EXTRACTED TEXT:
# EIT Application in CA and Fingerprint Requirements



## CAPLS (Oct 15, 2020)

Hi Everyone,

The CA Board recently launched its new online application system with the EIT and LSIT applications being the first ones.  In the month since it opened its worked pretty well with the exception of the requirement to provide fingerprints.  The fingerprint requirements have not changed simply due to a new online system.  Basically speaking, any applicant residing in CA must submit fingerprints by going to a LiveScan center located anywhere in CA.  Anyone outside of CA or that does not otherwise have the ability to go to a center in CA must request hard cards from the CA Board, pay that fee, have those completed locally and send back to the CA Board for submittal to the CA Dept. of Justice.

The CA Board has recently become aware that misinformation is spreading in Reddit with recommendations that hard cards need to be sent in for everyone.  The CA Board does not know exactly how that misinformation is spreading or if it is just being misinterpreted, but it is causing delays in reviewing the applications and causing applicants to pay unnecessary fees resulting in delays in refunding those fees.

The CA Board doesn't monitor discussions in Reddit because....well, its Reddit and the CA Board is not taking anything mentioned there as legitimate advice.  If anyone has any questions or if anyone has the opportunity to correct messages in Reddit, please refer to this link:

https://www.bpelsg.ca.gov/applicants/fingerprinting_faqs_1.shtml

Thank you


----------

INSTRUCTION A:
Copy the listing word for word, from its first line through the line containing "Wi-Fi monitoring".

DATA TO PROCESS:
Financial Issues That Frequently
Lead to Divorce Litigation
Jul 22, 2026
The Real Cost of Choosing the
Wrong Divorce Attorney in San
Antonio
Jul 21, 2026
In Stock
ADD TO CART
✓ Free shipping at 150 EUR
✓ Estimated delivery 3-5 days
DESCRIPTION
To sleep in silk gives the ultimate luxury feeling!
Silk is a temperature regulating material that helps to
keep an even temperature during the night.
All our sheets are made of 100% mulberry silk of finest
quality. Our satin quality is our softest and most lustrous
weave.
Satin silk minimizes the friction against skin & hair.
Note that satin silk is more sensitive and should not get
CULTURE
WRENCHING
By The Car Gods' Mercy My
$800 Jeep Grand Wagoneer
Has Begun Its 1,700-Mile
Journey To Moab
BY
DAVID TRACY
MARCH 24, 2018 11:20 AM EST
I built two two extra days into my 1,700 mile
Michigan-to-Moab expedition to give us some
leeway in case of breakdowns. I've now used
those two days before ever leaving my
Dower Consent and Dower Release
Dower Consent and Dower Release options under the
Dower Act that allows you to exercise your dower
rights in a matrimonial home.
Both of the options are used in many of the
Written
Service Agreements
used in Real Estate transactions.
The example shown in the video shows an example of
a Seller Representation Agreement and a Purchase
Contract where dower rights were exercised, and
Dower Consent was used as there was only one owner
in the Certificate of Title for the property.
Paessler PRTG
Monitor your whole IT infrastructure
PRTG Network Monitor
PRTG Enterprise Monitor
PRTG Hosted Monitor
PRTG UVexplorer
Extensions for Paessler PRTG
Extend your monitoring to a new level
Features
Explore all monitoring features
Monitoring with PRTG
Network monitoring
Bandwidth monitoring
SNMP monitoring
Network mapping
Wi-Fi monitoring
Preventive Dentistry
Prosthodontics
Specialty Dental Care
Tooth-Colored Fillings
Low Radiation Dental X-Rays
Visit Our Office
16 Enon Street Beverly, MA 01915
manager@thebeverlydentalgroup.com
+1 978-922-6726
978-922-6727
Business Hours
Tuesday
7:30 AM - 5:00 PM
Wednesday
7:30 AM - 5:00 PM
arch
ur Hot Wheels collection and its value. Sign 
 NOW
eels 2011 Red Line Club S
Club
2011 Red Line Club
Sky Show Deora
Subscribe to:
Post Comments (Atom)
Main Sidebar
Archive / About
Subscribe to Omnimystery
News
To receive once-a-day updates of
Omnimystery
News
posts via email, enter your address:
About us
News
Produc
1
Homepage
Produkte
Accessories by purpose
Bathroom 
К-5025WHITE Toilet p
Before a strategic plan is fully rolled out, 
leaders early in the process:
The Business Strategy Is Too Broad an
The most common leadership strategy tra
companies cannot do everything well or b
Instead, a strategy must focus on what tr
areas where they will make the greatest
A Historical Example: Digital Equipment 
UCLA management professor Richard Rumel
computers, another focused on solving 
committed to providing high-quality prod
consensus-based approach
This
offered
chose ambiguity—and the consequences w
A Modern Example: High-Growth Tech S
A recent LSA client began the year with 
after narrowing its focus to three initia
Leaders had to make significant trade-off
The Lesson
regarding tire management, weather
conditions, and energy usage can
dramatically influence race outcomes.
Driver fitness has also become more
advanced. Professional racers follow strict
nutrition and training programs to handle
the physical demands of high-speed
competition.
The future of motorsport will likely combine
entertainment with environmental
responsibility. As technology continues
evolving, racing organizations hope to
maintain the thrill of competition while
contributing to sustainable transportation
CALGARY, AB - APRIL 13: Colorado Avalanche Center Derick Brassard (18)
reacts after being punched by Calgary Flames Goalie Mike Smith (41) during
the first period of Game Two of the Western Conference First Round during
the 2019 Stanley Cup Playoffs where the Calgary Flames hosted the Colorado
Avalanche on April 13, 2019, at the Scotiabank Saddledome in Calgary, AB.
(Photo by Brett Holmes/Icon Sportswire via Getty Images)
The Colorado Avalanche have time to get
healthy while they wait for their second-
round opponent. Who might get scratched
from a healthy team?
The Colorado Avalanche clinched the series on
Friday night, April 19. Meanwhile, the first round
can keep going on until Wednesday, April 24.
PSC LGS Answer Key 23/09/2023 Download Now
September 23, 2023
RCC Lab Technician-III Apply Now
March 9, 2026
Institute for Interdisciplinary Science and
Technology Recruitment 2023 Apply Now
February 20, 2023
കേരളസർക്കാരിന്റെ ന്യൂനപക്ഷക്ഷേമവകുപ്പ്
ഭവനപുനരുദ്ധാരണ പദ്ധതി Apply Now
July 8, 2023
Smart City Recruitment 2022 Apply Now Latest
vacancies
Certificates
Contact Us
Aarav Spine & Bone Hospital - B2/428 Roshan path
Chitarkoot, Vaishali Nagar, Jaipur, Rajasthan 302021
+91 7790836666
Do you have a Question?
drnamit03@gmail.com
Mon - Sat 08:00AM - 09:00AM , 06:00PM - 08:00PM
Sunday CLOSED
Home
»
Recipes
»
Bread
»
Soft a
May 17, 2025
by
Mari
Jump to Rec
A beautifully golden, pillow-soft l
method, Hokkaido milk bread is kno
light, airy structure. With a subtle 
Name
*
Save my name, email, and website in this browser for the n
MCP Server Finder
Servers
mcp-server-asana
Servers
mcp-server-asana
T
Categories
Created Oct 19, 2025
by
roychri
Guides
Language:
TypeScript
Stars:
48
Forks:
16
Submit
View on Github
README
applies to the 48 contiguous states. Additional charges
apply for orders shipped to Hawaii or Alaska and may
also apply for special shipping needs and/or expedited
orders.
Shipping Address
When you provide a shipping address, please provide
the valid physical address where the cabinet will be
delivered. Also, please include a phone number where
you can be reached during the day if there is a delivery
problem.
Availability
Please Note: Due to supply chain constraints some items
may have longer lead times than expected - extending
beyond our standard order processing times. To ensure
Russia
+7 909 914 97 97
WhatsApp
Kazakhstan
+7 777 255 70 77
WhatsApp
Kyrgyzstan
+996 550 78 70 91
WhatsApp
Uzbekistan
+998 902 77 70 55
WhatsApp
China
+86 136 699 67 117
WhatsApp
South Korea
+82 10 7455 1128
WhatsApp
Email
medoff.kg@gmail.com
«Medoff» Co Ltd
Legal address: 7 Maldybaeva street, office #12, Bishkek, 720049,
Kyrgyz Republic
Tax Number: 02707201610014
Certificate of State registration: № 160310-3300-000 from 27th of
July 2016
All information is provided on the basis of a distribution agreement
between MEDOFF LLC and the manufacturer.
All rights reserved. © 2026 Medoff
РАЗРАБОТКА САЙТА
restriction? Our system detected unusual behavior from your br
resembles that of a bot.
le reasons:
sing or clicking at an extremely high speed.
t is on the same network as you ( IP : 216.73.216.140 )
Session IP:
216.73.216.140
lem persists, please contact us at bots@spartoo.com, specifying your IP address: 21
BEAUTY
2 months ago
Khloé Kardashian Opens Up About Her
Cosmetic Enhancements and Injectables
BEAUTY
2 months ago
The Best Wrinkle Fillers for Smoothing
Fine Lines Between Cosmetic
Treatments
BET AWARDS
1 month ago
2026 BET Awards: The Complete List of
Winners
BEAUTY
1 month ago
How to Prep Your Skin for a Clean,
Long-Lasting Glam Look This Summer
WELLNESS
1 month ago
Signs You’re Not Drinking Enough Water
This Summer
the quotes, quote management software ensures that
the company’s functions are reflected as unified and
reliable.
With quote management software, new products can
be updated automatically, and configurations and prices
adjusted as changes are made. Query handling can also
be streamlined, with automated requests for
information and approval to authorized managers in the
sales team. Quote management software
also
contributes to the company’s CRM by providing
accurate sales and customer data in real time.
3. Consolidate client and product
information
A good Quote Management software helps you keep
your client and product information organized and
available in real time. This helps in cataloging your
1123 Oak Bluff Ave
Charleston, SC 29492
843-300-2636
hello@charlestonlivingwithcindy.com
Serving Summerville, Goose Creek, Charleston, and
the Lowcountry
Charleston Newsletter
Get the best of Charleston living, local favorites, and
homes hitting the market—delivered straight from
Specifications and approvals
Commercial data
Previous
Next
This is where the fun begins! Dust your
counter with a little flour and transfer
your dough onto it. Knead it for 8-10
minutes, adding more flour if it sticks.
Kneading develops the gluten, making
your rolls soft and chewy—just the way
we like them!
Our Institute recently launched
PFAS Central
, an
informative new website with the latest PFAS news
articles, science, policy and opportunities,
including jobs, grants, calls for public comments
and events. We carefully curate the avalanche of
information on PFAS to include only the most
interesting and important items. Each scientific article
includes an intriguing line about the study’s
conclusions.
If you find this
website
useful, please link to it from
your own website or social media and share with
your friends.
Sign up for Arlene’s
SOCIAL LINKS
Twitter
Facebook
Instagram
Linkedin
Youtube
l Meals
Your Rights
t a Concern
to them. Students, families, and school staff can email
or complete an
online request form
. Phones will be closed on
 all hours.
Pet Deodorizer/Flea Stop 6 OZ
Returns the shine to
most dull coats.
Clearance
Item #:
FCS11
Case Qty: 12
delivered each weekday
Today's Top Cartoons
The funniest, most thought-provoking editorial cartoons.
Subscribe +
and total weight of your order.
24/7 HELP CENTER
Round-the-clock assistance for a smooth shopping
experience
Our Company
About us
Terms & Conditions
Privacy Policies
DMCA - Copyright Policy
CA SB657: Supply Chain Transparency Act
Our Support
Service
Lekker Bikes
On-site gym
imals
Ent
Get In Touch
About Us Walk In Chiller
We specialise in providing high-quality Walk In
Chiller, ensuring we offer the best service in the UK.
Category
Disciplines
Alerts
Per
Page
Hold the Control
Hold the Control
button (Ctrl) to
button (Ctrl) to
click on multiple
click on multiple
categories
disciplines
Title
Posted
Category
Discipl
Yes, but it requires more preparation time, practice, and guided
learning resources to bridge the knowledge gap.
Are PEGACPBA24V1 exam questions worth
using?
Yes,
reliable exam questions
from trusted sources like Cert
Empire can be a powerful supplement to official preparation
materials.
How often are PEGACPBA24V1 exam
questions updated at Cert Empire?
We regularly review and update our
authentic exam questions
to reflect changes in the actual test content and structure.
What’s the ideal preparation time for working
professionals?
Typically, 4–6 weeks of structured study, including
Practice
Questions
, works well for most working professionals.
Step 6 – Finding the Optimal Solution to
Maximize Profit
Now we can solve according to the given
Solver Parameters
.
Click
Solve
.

INSTRUCTION B:
According to the post on fingerprint requirements for the EIT application, where must an applicant residing in California go to submit fingerprints?

WORKED SOLUTION A:
Financial Issues That Frequently
Lead to Divorce Litigation
Jul 22, 2026
The Real Cost of Choosing the
Wrong Divorce Attorney in San
Antonio
Jul 21, 2026
In Stock
ADD TO CART
✓ Free shipping at 150 EUR
✓ Estimated delivery 3-5 days
DESCRIPTION
To sleep in silk gives the ultimate luxury feeling!
Silk is a temperature regulating material that helps to
keep an even temperature during the night.
All our sheets are made of 100% mulberry silk of finest
quality. Our satin quality is our softest and most lustrous
weave.
Satin silk minimizes the friction against skin & hair.
Note that satin silk is more sensitive and should not get
CULTURE
WRENCHING
By The Car Gods' Mercy My
$800 Jeep Grand Wagoneer
Has Begun Its 1,700-Mile
Journey To Moab
BY
DAVID TRACY
MARCH 24, 2018 11:20 AM EST
I built two two extra days into my 1,700 mile
Michigan-to-Moab expedition to give us some
leeway in case of breakdowns. I've now used
those two days before ever leaving my
Dower Consent and Dower Release
Dower Consent and Dower Release options under the
Dower Act that allows you to exercise your dower
rights in a matrimonial home.
Both of the options are used in many of the
Written
Service Agreements
used in Real Estate transactions.
The example shown in the video shows an example of
a Seller Representation Agreement and a Purchase
Contract where dower rights were exercised, and
Dower Consent was used as there was only one owner
in the Certificate of Title for the property.
Paessler PRTG
Monitor your whole IT infrastructure
PRTG Network Monitor
PRTG Enterprise Monitor
PRTG Hosted Monitor
PRTG UVexplorer
Extensions for Paessler PRTG
Extend your monitoring to a new level
Features
Explore all monitoring features
Monitoring with PRTG
Network monitoring
Bandwidth monitoring
SNMP monitoring
Network mapping
Wi-Fi monitoring

WORKED SOLUTION B:
To a LiveScan center located anywhere in CA.